Expected to produce enough electricity for 320,000 homes in the UK and be marked as the world’s largest wind farm, the new 367 megawatt Walney wind farm project 6km off the Cumbrian coast opened yesterday.
The $1 billion pound (US$1.58 billion) project is a joint venture between SSE, OPW and DONG Energy that includes 102 turbines each with a capacity of 3.6 megawatts.
The project is backed by investment from the Dutch pension fund provider PGGM and Ampere Equity Fund and was the first wind farm project to receive funding from a pension fund in the UK.
OPW director, Dennis van Alphen said: “This investment in clean energy is aligned with the criteria in the investment policy for our clients and investors and further cements our focus on expanding renewable energy as asset class.”
Last week over 100 MPs wrote to Britain’s Prime Minister David Cameron demanding cuts in subsidies to UK green project like these wind farms stating that the turbines were costly to run with the harsh conditions causing regular maintenance.

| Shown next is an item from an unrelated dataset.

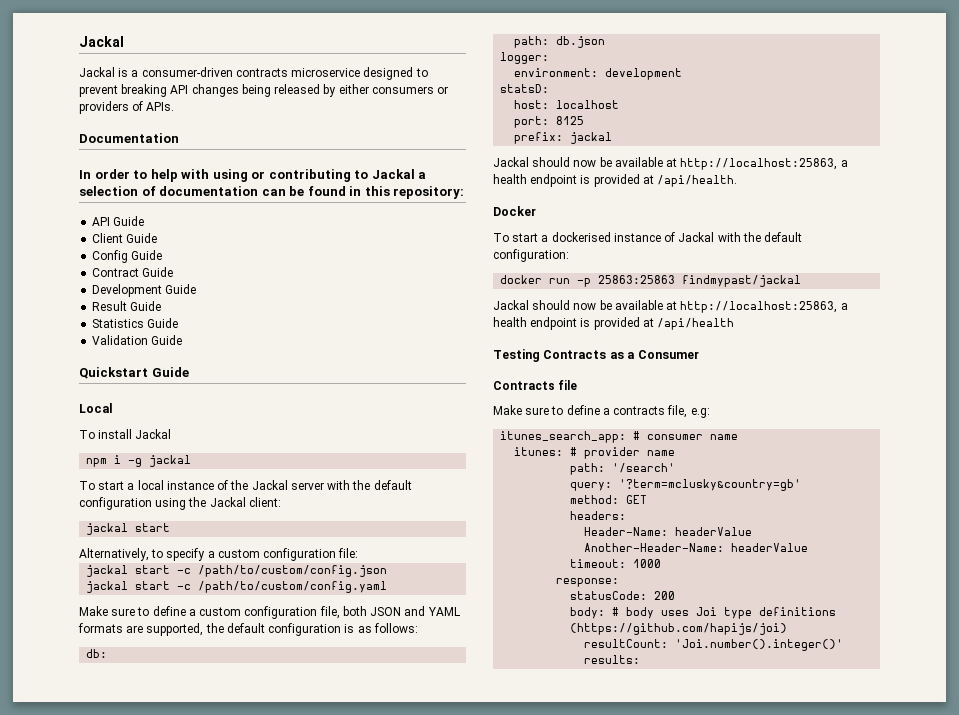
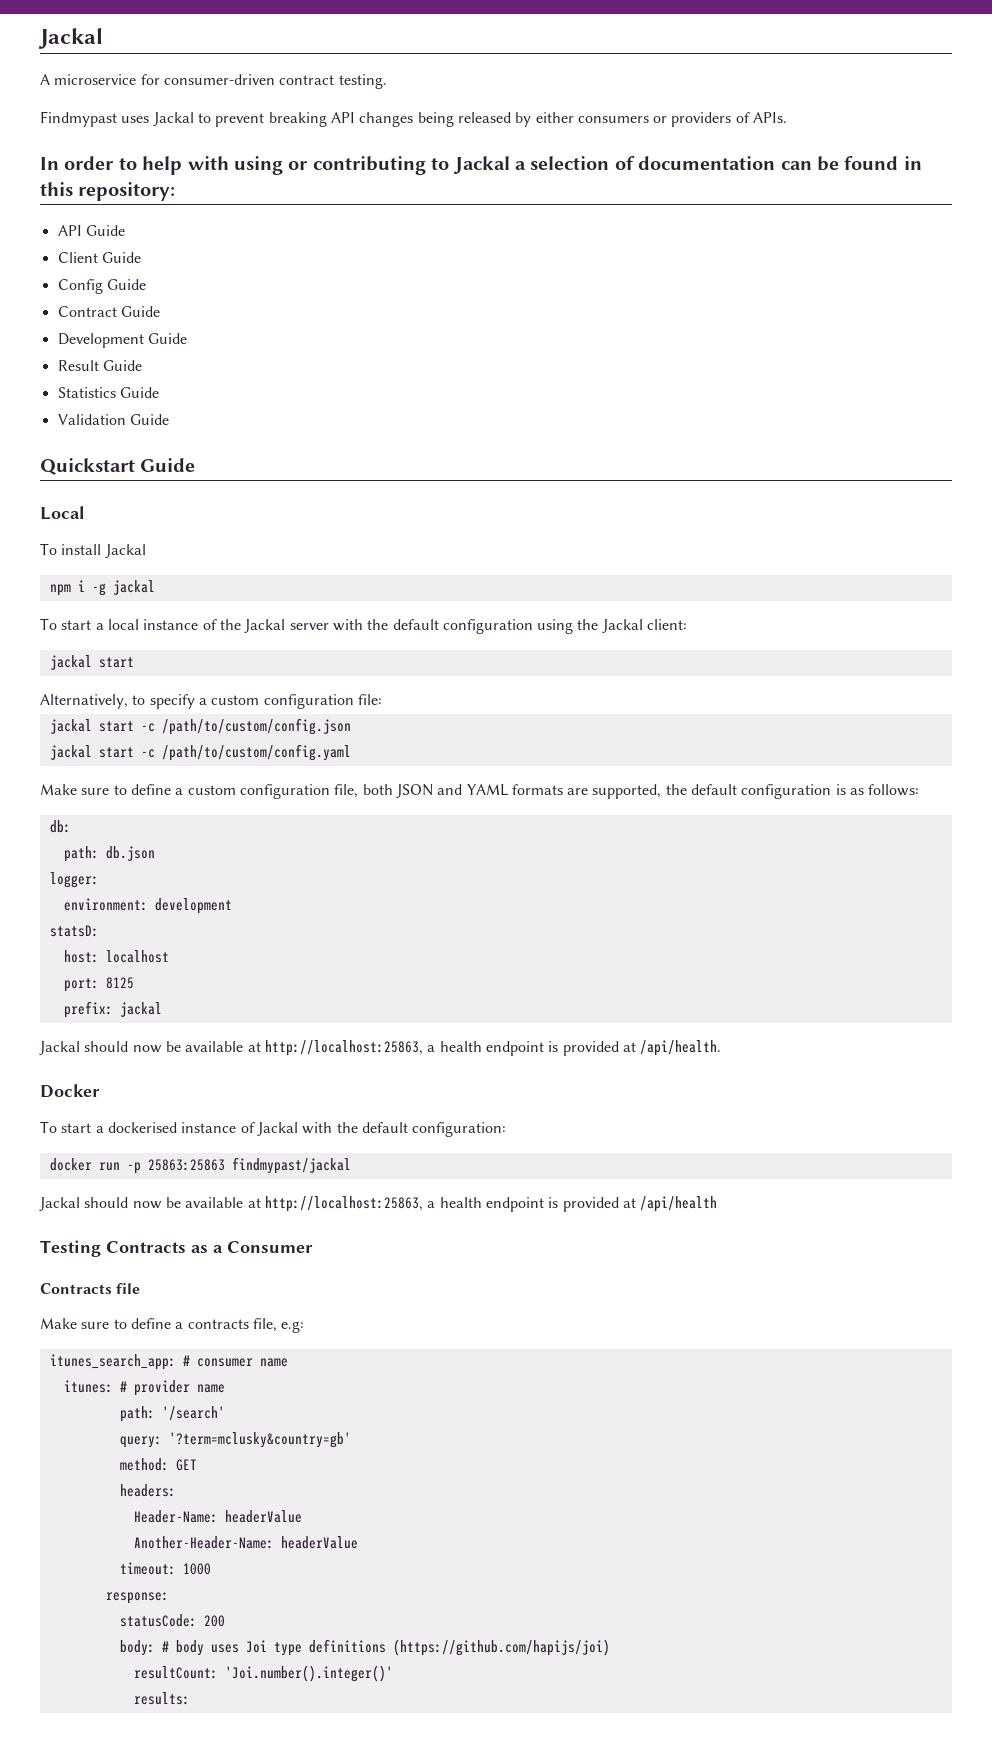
[79,36,124,47] [79,67,414,80] Jackal // Jackal is a consumer-driven contracts microservice designed -> [38,28,103,49] [40,74,387,89] [40,111,194,127] Jackal // A microservice for consumer-driven contract testing. // Findmypast uses Jackal
[79,133,179,143] // Documentation -> (788, 117) none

The MP’s letter stated that, “in these financially straitened times, we think it is unwise to make consumers pay, through taxpayer subsidies, for the inefficient and intermittent energy production that typifies onshore wind turbines.”
But energy secretary Ed Davey said: “We are not going to change direction. The Coalition is full scale behind the renewable targets. We are seeing the cost coming down.”